In their tests, LCP improved by 300 milliseconds, about 20% and this was before the team did micro optimizations. In other words, 20% was the lowest hanging fruit. As a result of fast loading, they saw 12% more user engagement. Congratulations to the team for such an amazing accomplishment. If you are raring to get-go, Search Console’s page experience report is an excellent place for all of you to get started. The page experience report offers valuable metrics, such as percentage of URLs with good page experience, and their Search impressions over time, allowing site owners to quickly evaluate their performance. Site owners can dig into the components of page experience signal to gain additional insights on opportunities for improvement. The Search Performance report has also been updated to allow for filtering pages with good page experience, which helps site owners keep track of how these pages compare to others on the same site. I’ll now turn it over to Naina to talk more about AMP our turnkey solution for page experience.

Accelerated Mobile Pages

Naina Raisinghani: Thanks, Jeffrey. Hi, folks, as Jeffrey mentioned, my name is Naina Raisinghani, and I lead product for the AMP team. Now on the AMP project we strongly believe that AMP puts developers on the path to success, to not just creating, but also maintaining great page experience. This means that the AMP runtime provides developers with the constraints needed to create a great performing page, and then AMP caches can actually help further improve the performance of these pages by making them near instant. However, like many other frameworks, AMP can’t implement all web development best practices into its runtime. And this is why in the run-up to the page experience ranking change going live, we actually encouraged developers to ensure that AMP pages served from both the publisher site or via an AMP cache are both equally optimized. And the first step to a great page experience here is the AMP core, that is the AMP extensions and the runtime that enforce the design constraints that make AMP great.
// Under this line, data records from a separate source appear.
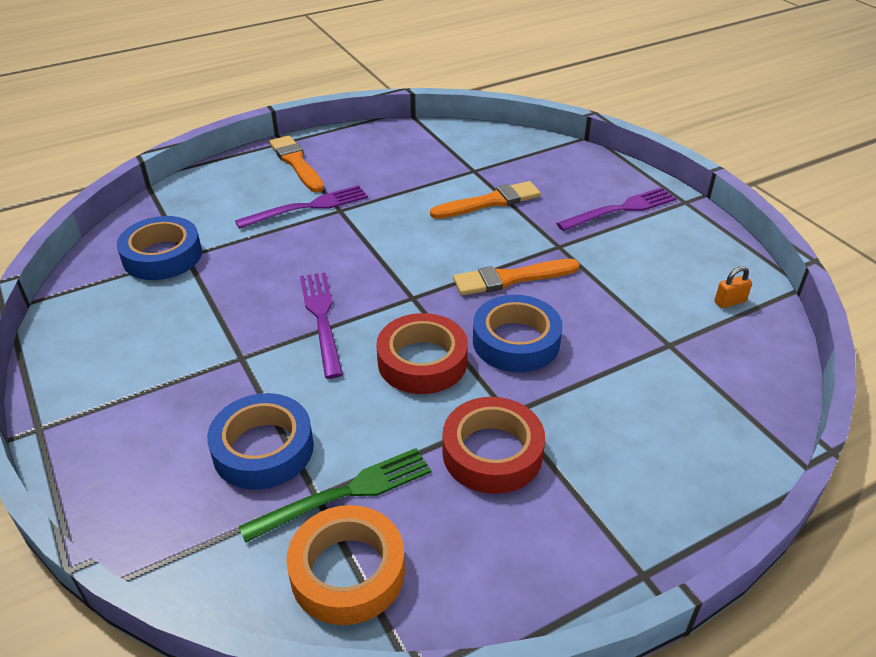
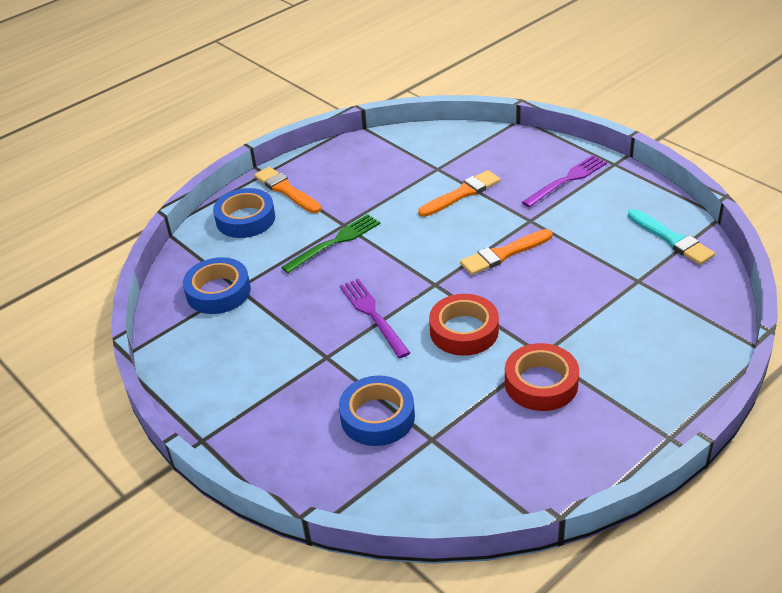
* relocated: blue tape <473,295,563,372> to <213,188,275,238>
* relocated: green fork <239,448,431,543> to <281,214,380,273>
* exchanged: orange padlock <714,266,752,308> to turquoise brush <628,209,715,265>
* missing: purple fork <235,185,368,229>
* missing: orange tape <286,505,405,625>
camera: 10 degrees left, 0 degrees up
The next building block is how the page is being served. Core Web Vital metrics for a page are determined by observing real user interactions with web pages, and in the case of AMP, this means that the pages could be served from either the publisher’s domain or via an AMP cache, depending on how the user encounters the content. Many sites actually see a significant proportion of their AMP visits actually occurring on their own domain. Now to get the strongest possible user experience on your AMP pages, we highly encourage all site owners to implement a number of additional optimizations that they can perform themselves. AMP Optimizers are actually tools that bring the AMP cache optimizations to your own site. And by using the latest AMP Optimizer, you’re getting the easiest way to automatically benefit from any new server-side optimizations for AMP.

You can learn more about AMP Optimizers at the link on the screen. And that’s how the AMP project actually thinks about performance. We make sure that you have the tools to create and then maintain really great page experience. And in fact, we also launched the AMP page experience guide last year, it’s a one-stop tool to help developers debug why their AMP page might not be meeting page experience criteria. And since launch, we’ve actually added even more actionable feedback to the AMP page experience guide, making it even more useful. These improvements have actually been driven by websites testing their AMP pages using the tool. So we encourage you to try out the tool at the link shown on the screen and provide feedback. And that’s that, we on the AMP team genuinely believe that AMP sets you up for success when you’re looking at creating and then maintaining well-performant sites in the long run. We hope you give it a try and leave your feedback, and with that, I’ll hand it back to Jeffrey.

Jeffrey: Thanks, Naina. With page experience ranking, we are on a multi-year journey to surface high-quality content with exceptional user experience for our users. We want to give developers actionable guidance through the various tools we offer, such as Search Console’s Page Experience Report and AMP’s Page Experience Guide. With that, I want to thank all of you for joining us today. We hope you are staying safe, and have a good rest of I/O 2021. Thank you.